Оплакивает бездарно потраченное время, – 3 часа в год.

Хаим Воложин засвидетельствует: от него «…не … скрыта ни одна тайна».

Ему надо немного: два куска хлеба утром и вечером, да воды, желательно, ледяной.

«Жизнь – череда мучений и боли…».

Его не устраивают ночные озарения. Ссылаясь на мистические видения, пустословы толкуют Тору вкривь и вкось; он предпочитает всего достигать трудом.

Он укажет, где в святом писании закодировано имя Рамбама; там заключены имена всех праведников Израиля. В Торе сказано всё. Пятикнижие – не фольклор, ни одного слова впустую.

Повторение – мать учения. Для еврейских мудрецов схожесть мыслей – не плагиат, а принципиальная позиция. Много знакомого в пожеланиях Виленского Гаона следовать средним путём, стреножить «строптивого коня», искать пропитания, а не наживы; лечить подобное подобным: бунтует кровь – иди в армию, в центурионы, стань мясником.

«Господин и учитель» строг, пунктуален, неумолим; отклонение от Закона – личное оскорбление и покушение на мироздание. Любое нарушение правил, – в сторону смягчения или ужесточения, – Фигаро здесь, Фигаро там, – отрава. Потом оправдывайся: хотел как лучше, а угодил в капкан.

Кажется, Тора доступна всем, «Сезам, откройся» не требуется. Образованщина портит всё поверхностностью, нахрапом. Тупица и злодей, изучающие глубокие предметы, только исказят их.

На самом деле хуже: извратят.

Непримирим. Осудит раввина Иссерлеса, приспособившего «Шульхан арух» для пользования ашкеназов. Гневно критикует собственного деда.

Изучает астрономию, алгебру, геометрию, химию, географию эрец-Исраэль, увлекается музыкой и вводит её в богослужения.  «Каждый пробел в области светского знания влечёт за собой в десять раз больший пробел в знании Торы».

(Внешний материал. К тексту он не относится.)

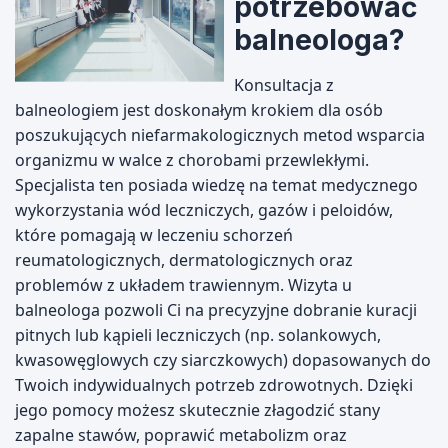
potrzebować
balneologa?
Konsultacja z
balneologiem jest doskonałym krokiem dla osób
poszukujących niefarmakologicznych metod wsparcia
organizmu w walce z chorobami przewlekłymi.
Specjalista ten posiada wiedzę na temat medycznego
wykorzystania wód leczniczych, gazów i peloidów,
które pomagają w leczeniu schorzeń
reumatologicznych, dermatologicznych oraz
problemów z układem trawiennym. Wizyta u
balneologa pozwoli Ci na precyzyjne dobranie kuracji
pitnych lub kąpieli leczniczych (np. solankowych,
kwasowęglowych czy siarczkowych) dopasowanych do
Twoich indywidualnych potrzeb zdrowotnych. Dzięki
jego pomocy możesz skutecznie złagodzić stany
zapalne stawów, poprawić metabolizm oraz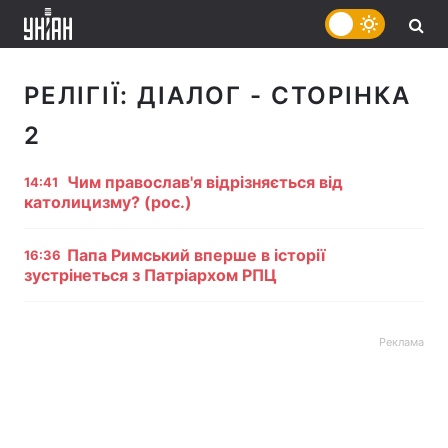
РЕЛІГІЇ:
ДІАЛОГ
- СТОРІНКА
2
Чим православ'я відрізняється від
14:41
католицизму? (рос.)
Папа Римський вперше в історії
16:36
зустрінеться з Патріархом РПЦ
Реклама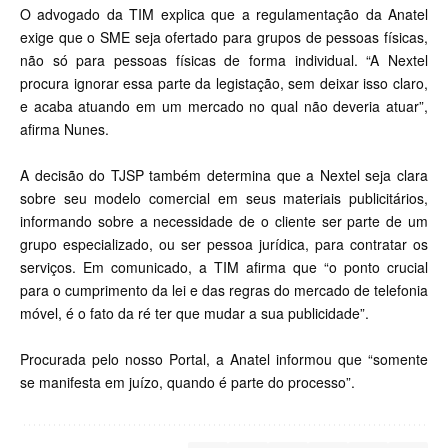
O advogado da TIM explica que a regulamentação da Anatel
exige que o SME seja ofertado para grupos de pessoas físicas,
não só para pessoas físicas de forma individual. “A Nextel
procura ignorar essa parte da legistação, sem deixar isso claro,
e acaba atuando em um mercado no qual não deveria atuar”,
afirma Nunes.
A decisão do TJSP também determina que a Nextel seja clara
sobre seu modelo comercial em seus materiais publicitários,
informando sobre a necessidade de o cliente ser parte de um
grupo especializado, ou ser pessoa jurídica, para contratar os
serviços. Em comunicado, a TIM afirma que “o ponto crucial
para o cumprimento da lei e das regras do mercado de telefonia
móvel, é o fato da ré ter que mudar a sua publicidade”.
Procurada pelo nosso Portal, a Anatel informou que “somente
se manifesta em juízo, quando é parte do processo”.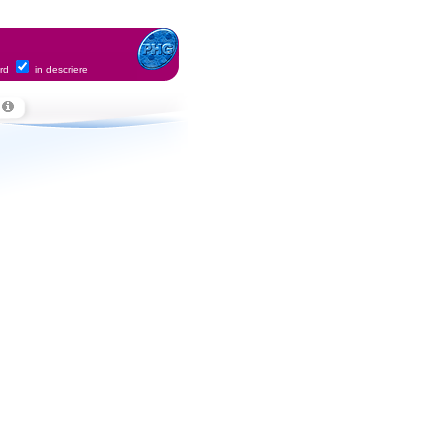
ord
in descriere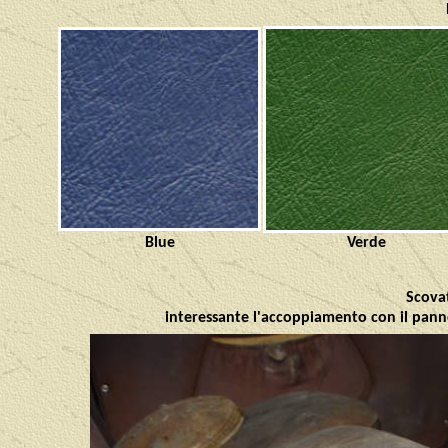
Blue
Verde
Scovat
interessante l'accoppiamento con il panno: 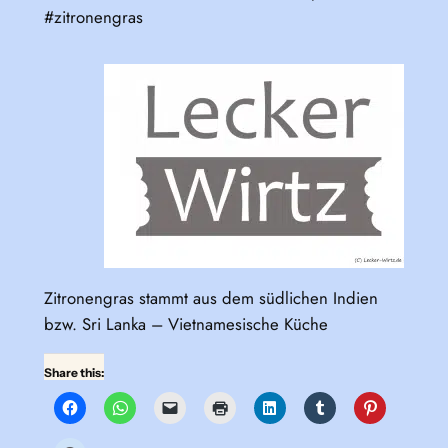
#zitronengras
Zitronengras stammt aus dem südlichen Indien
bzw. Sri Lanka – Vietnamesische Küche
Share this: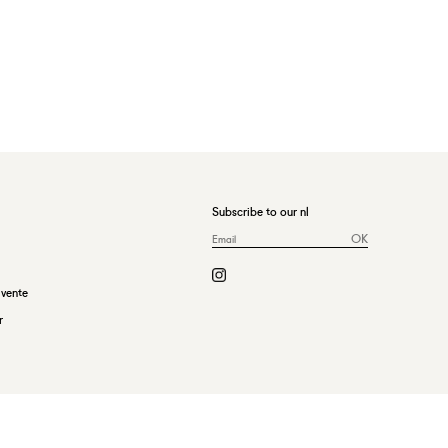
Subscribe to our nl
OK
 vente
r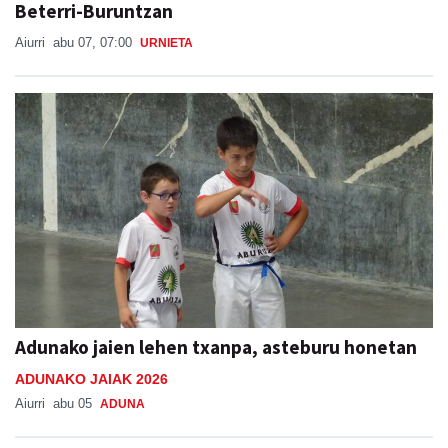
Beterri-Buruntzan
Aiurri
abu 07, 07:00
URNIETA
Adunako jaien lehen txanpa, asteburu honetan
ADUNAKO JAIAK 2026
Aiurri
abu 05
ADUNA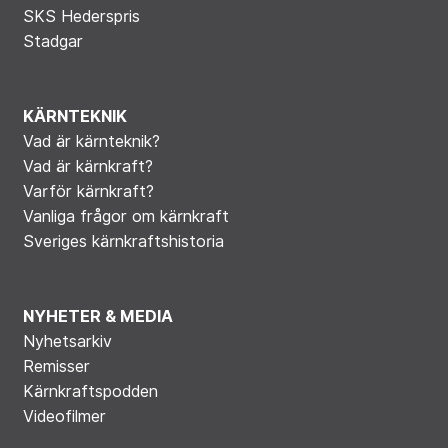
SKS Hederspris
Stadgar
KÄRNTEKNIK
Vad är kärnteknik?
Vad är kärnkraft?
Varför kärnkraft?
Vanliga frågor om kärnkraft
Sveriges kärnkraftshistoria
NYHETER & MEDIA
Nyhetsarkiv
Remisser
Kärnkraftspodden
Videofilmer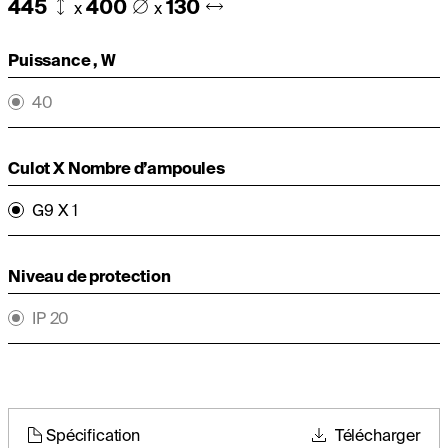
445
400
130
x
x
Puissance , W
40
Culot X Nombre d’ampoules
G9 X 1
Niveau de protection
IP 20
Spécification
Télécharger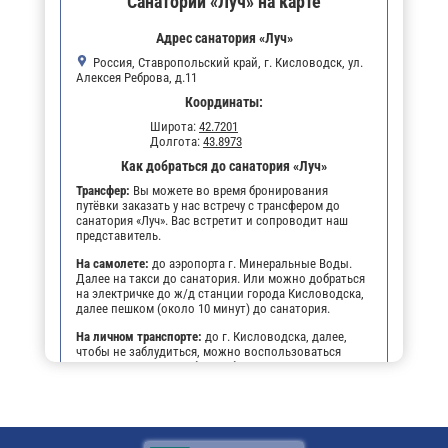
Санаторий «Луч» на карте
Адрес санатория «Луч»
Россия, Ставропольский край, г. Кисловодск, ул.
Алексея Реброва, д.11
Координаты:
Широта:
42.7201
Долгота:
43.8973
Как добраться до санатория «Луч»
Трансфер:
Вы можете во время бронирования
путёвки заказать у нас встречу с трансфером до
санатория «Луч». Вас встретит и сопроводит наш
представитель.
На самолете:
до аэропорта г. Минеральные Воды.
Далее на такси до санатория. Или можно добраться
на электричке до ж/д станции города Кисловодска,
далее пешком (около 10 минут) до санатория.
На личном транспорте:
до г. Кисловодска, далее,
чтобы не заблудиться, можно воспользоваться
навигатором. По прибытии будет возможность
оставить автомобиль на парковке санатория.
Поездом:
до ж/д вокзала г. Кисловодска, далее или
пешком (около 10 минут) до санатория, или на
маршрутном такси.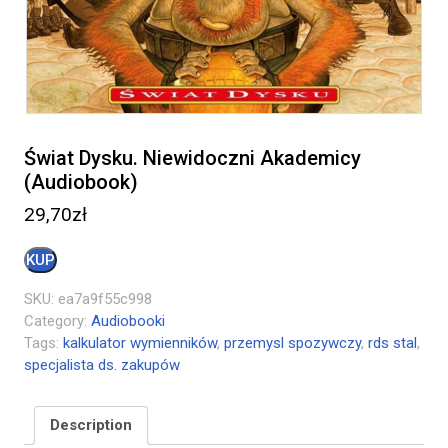
Świat Dysku. Niewidoczni Akademicy
(Audiobook)
29,70
zł
KUP
SKU:
ea7a9f55c998
Category:
Audiobooki
Tags:
kalkulator wymienników
,
przemysl spozywczy
,
rds stal
,
specjalista ds. zakupów
Description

Прямая противоположность мракобесию.

Его воротит от доносительства, это крайняя степень падения. Стукач вернётся в этот мир шелудивым псом, – не выручат никакие заслуги. Этот тезис корректировке не подлежит.

Обвиняет только открыто, либо отвернётся. Кассир ворует его пособие от общины, – Гаон высокомерно не заметит.

Аристократ.

 

Самое худшее – примазавшиеся к Израилю подлецы. Это «эрев рав», люди великого смешения, – от них несёт отхожим местом.

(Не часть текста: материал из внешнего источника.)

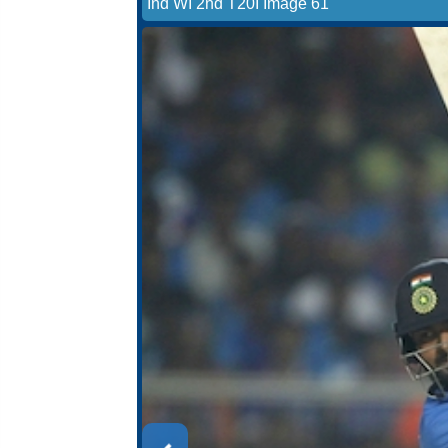
Ind WI 2nd T20I Image 61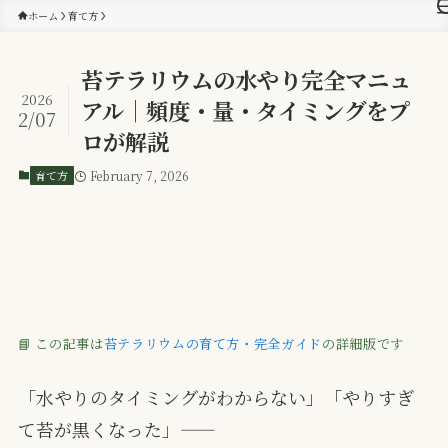
ホーム
育て方
苔テラリウムの水やり完全マニュ
2026
アル｜頻度・量・タイミングをプ
2/07
ロが解説
育て方
February 7, 2026
📘 この記事は
苔テラリウムの育て方・完全ガイド
の詳細版です
「水やりのタイミングがわからない」「やりすぎ
て苔が黒くなった」——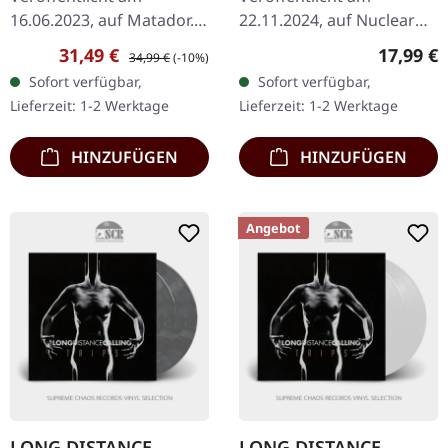
16.06.2023, auf Matador.
22.11.2024, auf Nuclear
Silberfarbenes Doppel-
Blast Records. Jewelcase
Verkaufspreis:
Regulärer Preis:
Reguläre
31,49 €
17,99 €
34,99 €
(-10%)
Vinyl im Gatefold-Cover.
CD "One Assassination
Sofort verfügbar,
Sofort verfügbar,
Queens of the Stone Age
Under God - Chapter 1"
Lieferzeit: 1-2 Werktage
Lieferzeit: 1-2 Werktage
kehren mit ihrem…
von Marilyn Manson…
HINZUFÜGEN
HINZUFÜGEN
Angebot
LONG DISTANCE
LONG DISTANCE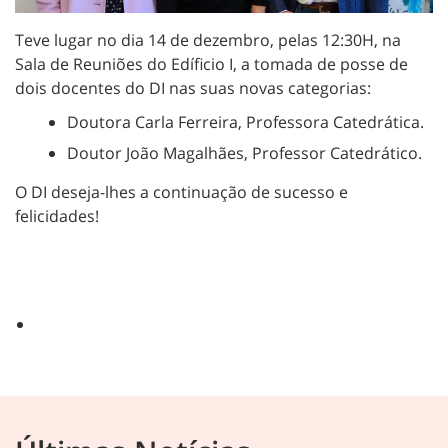
Teve lugar no dia 14 de dezembro, pelas 12:30H, na
Sala de Reuniões do Edíficio I, a tomada de posse de
dois docentes do DI nas suas novas categorias:
Doutora Carla Ferreira, Professora Catedrática.
Doutor João Magalhães, Professor Catedrático.
O DI deseja-lhes a continuação de sucesso e
felicidades!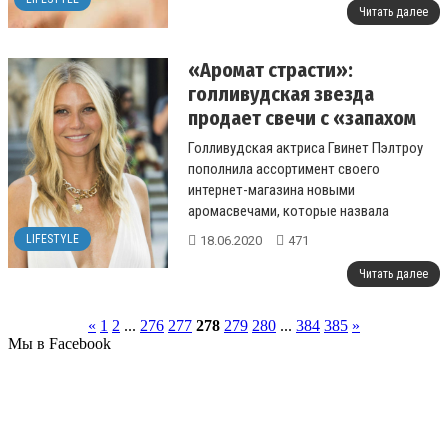
Читать далее
«Аромат страсти»:
голливудская звезда
продает свечи с «запахом
оргазма»
Голливудская актриса Гвинет Пэлтроу
пополнила ассортимент своего
интернет-магазина новыми
аромасвечами, которые назвала
«Пахнет, как мой оргазм»....
LIFESTYLE
18.06.2020
471
Читать далее
«
1
2
...
276
277
278
279
280
...
384
385
»
Мы в Facebook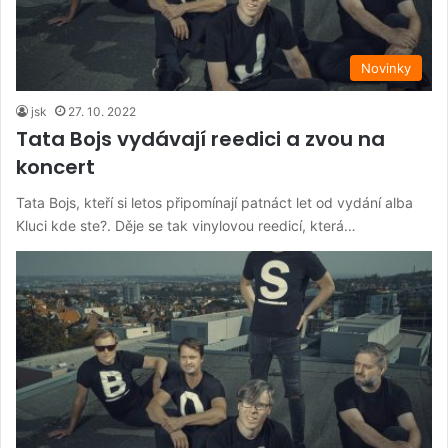
Novinky
jsk
27. 10. 2022
Tata Bojs vydávají reedici a zvou na
koncert
Tata Bojs, kteří si letos připomínají patnáct let od vydání alba
Kluci kde ste?. Děje se tak vinylovou reedicí, která…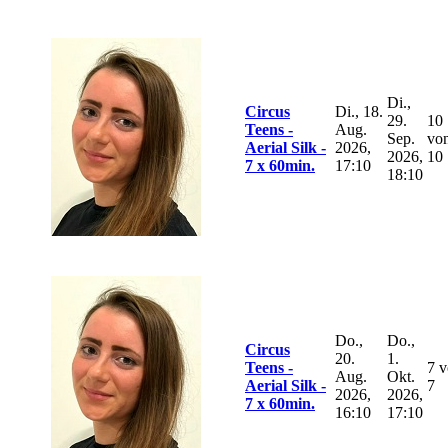
Di.,
Circus
Di., 18.
29.
10
Teens -
Aug.
Sep.
vo
Aerial Silk -
2026,
2026,
10
7 x 60min.
17:10
18:10
Do.,
Do.,
Circus
20.
1.
Teens -
7 
Aug.
Okt.
Aerial Silk -
7
2026,
2026,
7 x 60min.
16:10
17:10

Из-за них ненавидят евреев.

 «Эрев рав» тяжелее иноплеменников, он докучает Израилю…причина постоянных распрей между Израилем и отцом Небесным». Формально свои, по сути – твари.

Ревизуя первоисточники, ищет ответ: почему так молниеносно идёт разложение, демонтаж вековых ценностей? Где дали слабину? где червоточина?

Слишком много было миражей.

Развал страшный, иудеи ударяются кто во что горазд. Франкисты с сатанинским огнём в очах крестятся, подкладка их движения – подлость. Деятели «гаскалы» не менее циничны, хоть и продуктивны.

Пусть катятся.

Конец грешников не будет ни коротким, ни приятным.

Факел иудаизма не погаснет, тому порукой он сам.

Ещё не всё потеряно: говорят, даже в Англии (в составе королевства и американские колонии) раввины учат Тору, хоть и по 2 часа в день, и евреи там как-то соблюдают субботу.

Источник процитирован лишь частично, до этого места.